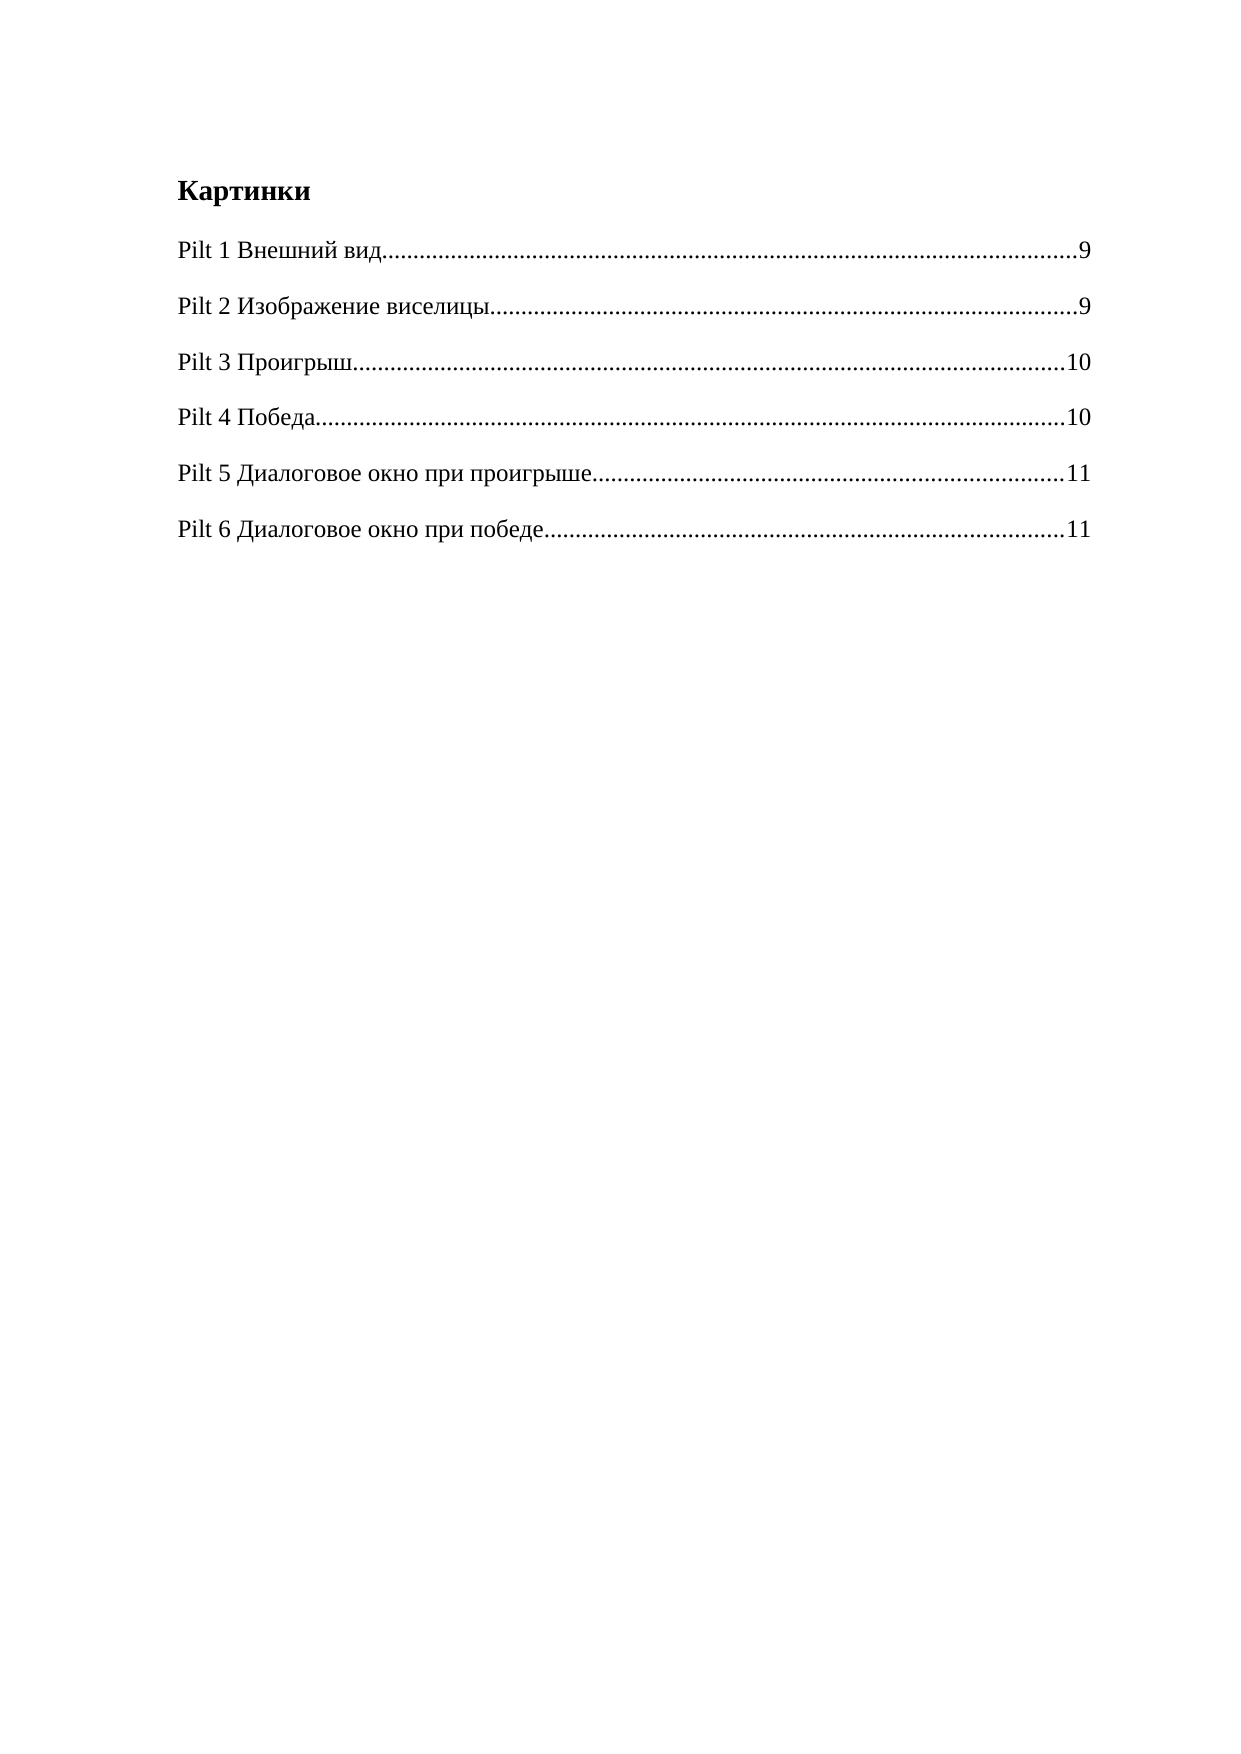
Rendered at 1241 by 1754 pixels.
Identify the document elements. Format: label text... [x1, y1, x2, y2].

text Pilt 4 Победа 10 [177, 402, 1092, 431]
text Pilt 2 Изображение виселицы 9 [177, 291, 1092, 320]
text Pilt 6 Диалоговое окно при победе 11 [177, 514, 1092, 542]
text Pilt 1 Внешний вид 9 [177, 236, 1092, 264]
subtitle Картинки [177, 173, 1092, 206]
text Pilt 5 Диалоговое окно при проигрыше 11 [177, 458, 1092, 487]
text Pilt 3 Проигрыш 10 [177, 347, 1092, 376]
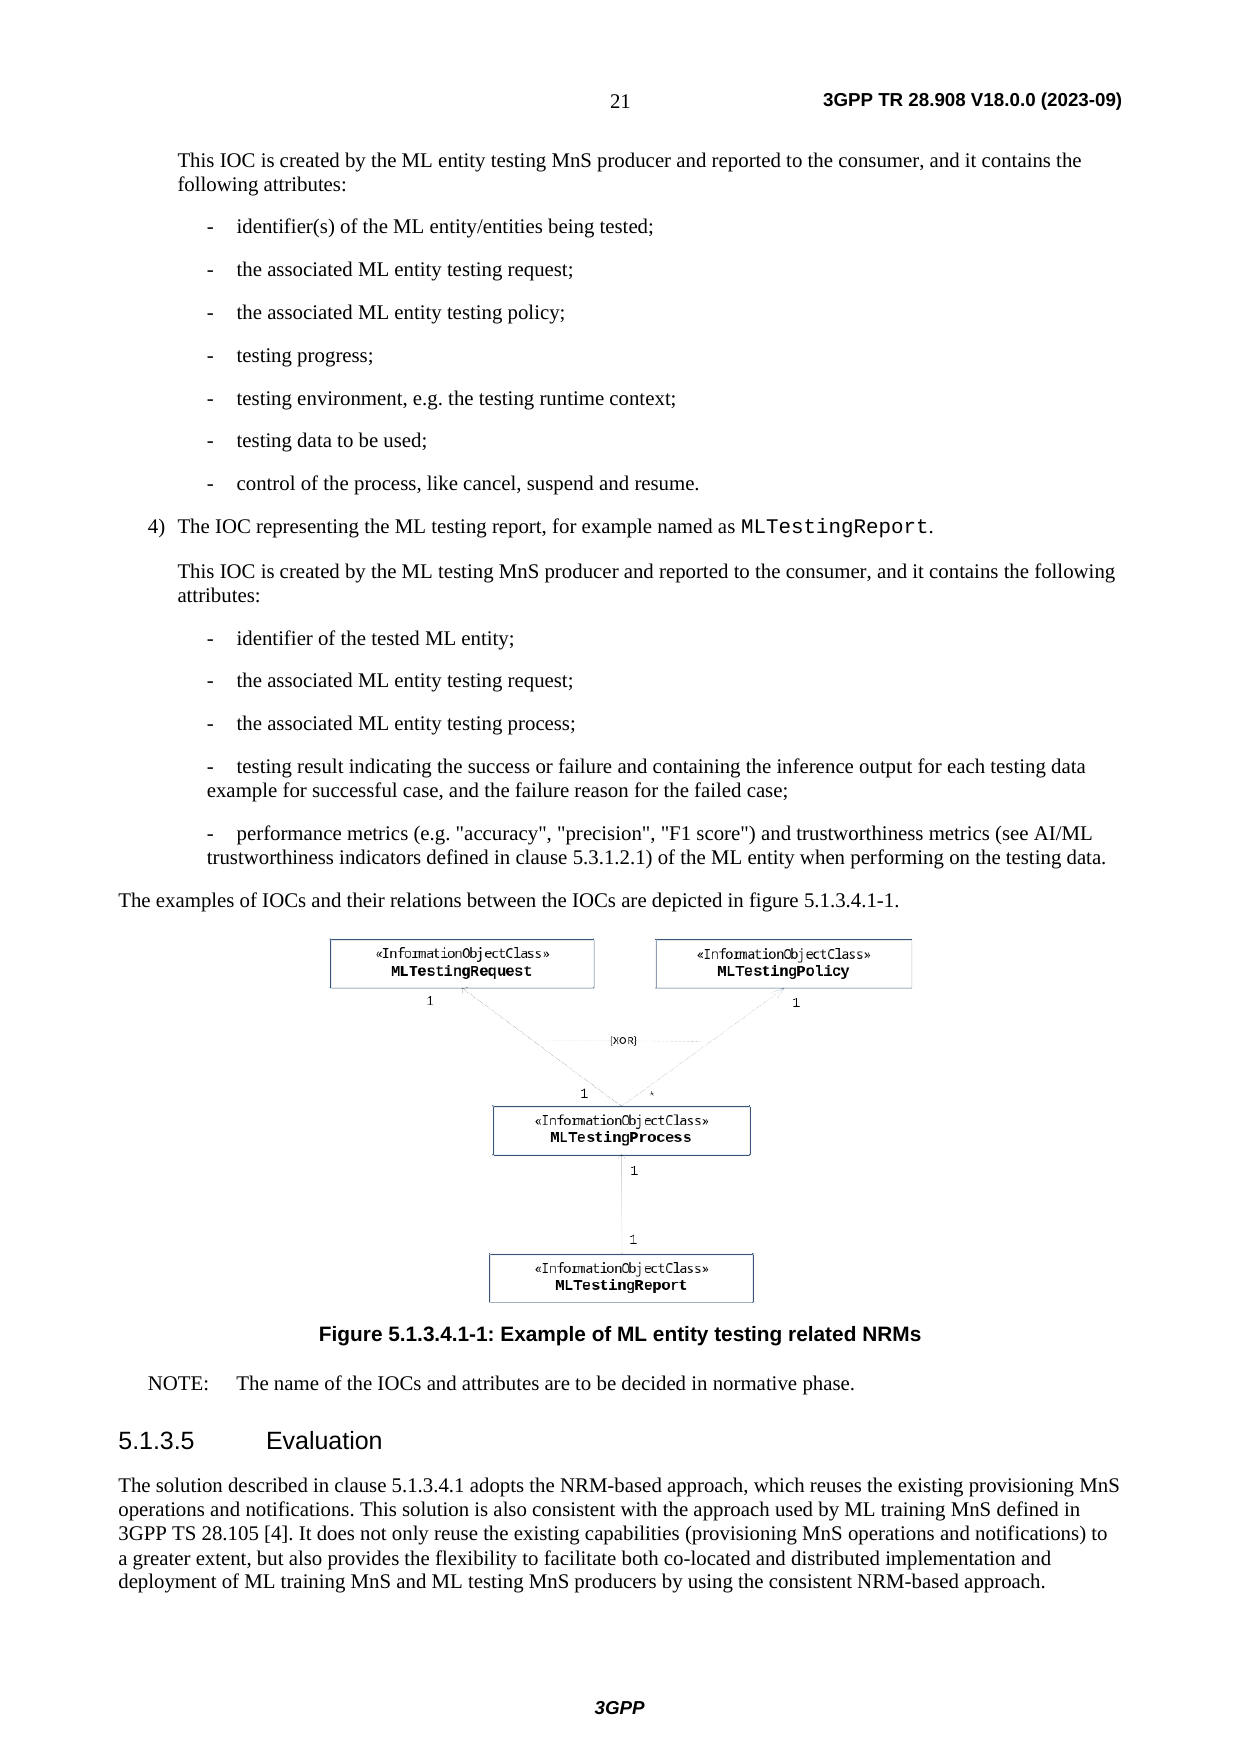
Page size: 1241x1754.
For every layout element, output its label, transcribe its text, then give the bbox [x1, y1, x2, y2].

text 4) The IOC representing the ML testing report, for example named as MLTestingReport. [148, 514, 1122, 540]
text - the associated ML entity testing request; [207, 668, 1122, 692]
text - control of the process, like cancel, suspend and resume. [207, 471, 1122, 495]
text The examples of IOCs and their relations between the IOCs are depicted in figure 5.1.3.4.1-1. [118, 888, 1122, 912]
text The solution described in clause 5.1.3.4.1 adopts the NRM-based approach, which reuses the existing provisioning MnS operations and notifications. This solution is also consistent with the approach used by ML training MnS defined in 3GPP TS 28.105 [4]. It does not only reuse the existing capabilities (provisioning MnS operations and notifications) to a greater extent, but also provides the flexibility to facilitate both co-located and distributed implementation and deployment of ML training MnS and ML testing MnS producers by using the consistent NRM-based approach. [118, 1473, 1122, 1593]
text - the associated ML entity testing process; [207, 711, 1122, 735]
text - identifier(s) of the ML entity/entities being tested; [207, 214, 1122, 238]
text - testing environment, e.g. the testing runtime context; [207, 386, 1122, 410]
text Figure 5.1.3.4.1-1: Example of ML entity testing related NRMs [118, 1321, 1122, 1345]
text - testing data to be used; [207, 428, 1122, 452]
text This IOC is created by the ML entity testing MnS producer and reported to the consumer, and it contains the following attributes: [148, 147, 1122, 196]
text - the associated ML entity testing policy; [207, 300, 1122, 324]
text - the associated ML entity testing request; [207, 257, 1122, 281]
text - testing progress; [207, 343, 1122, 367]
text - performance metrics (e.g. "accuracy", "precision", "F1 score") and trustworthiness metrics (see AI/ML trustworthiness indicators defined in clause 5.3.1.2.1) of the ML entity when performing on the testing data. [207, 821, 1122, 869]
text - testing result indicating the success or failure and containing the inference output for each testing data example for successful case, and the failure reason for the failed case; [207, 754, 1122, 802]
text - identifier of the tested ML entity; [207, 625, 1122, 649]
text This IOC is created by the ML testing MnS producer and reported to the consumer, and it contains the following attributes: [148, 558, 1122, 607]
subtitle 5.1.3.5 Evaluation [118, 1426, 1122, 1454]
text NOTE: The name of the IOCs and attributes are to be decided in normative phase. [148, 1370, 1122, 1394]
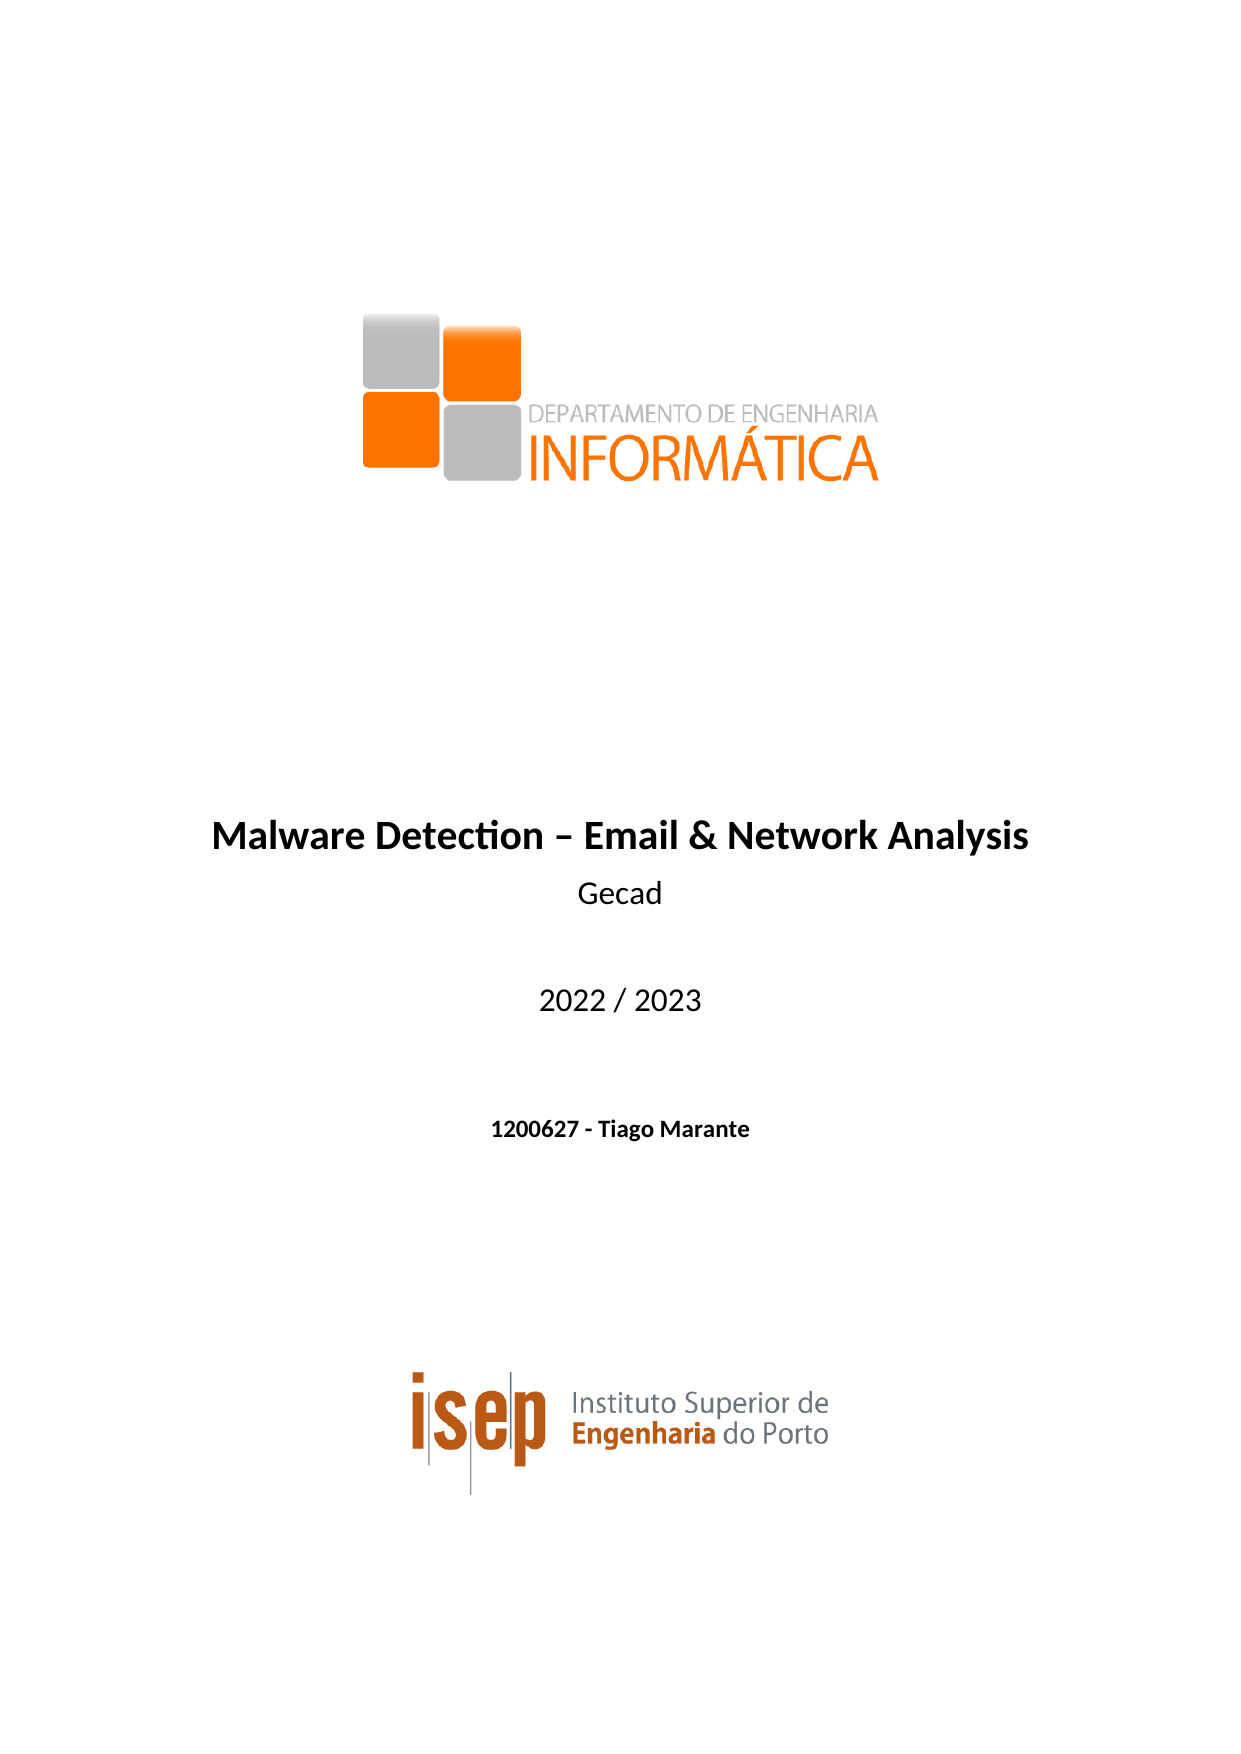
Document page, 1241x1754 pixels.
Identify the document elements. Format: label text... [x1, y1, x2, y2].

text 2022 / 2023 [187, 979, 1053, 1019]
picture [354, 307, 886, 487]
text 1200627 - Tiago Marante [187, 1113, 1053, 1143]
text Malware Detection – Email & Network Analysis [187, 809, 1053, 860]
picture [383, 1342, 857, 1524]
text Gecad [187, 872, 1053, 913]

··········

* **EXERCISE DESCRIPTION**: Look through the entries above and report each line where the string "output" occurs.

* **WRITTEN ANSWER**:
For every layout element, output its label, transcribe its text, then give the bbox [x1, y1, x2, y2].
text - testing result indicating the success or failure and containing the inference output for each testing data example for successful case, and the failure reason for the failed case; [207, 754, 1122, 802]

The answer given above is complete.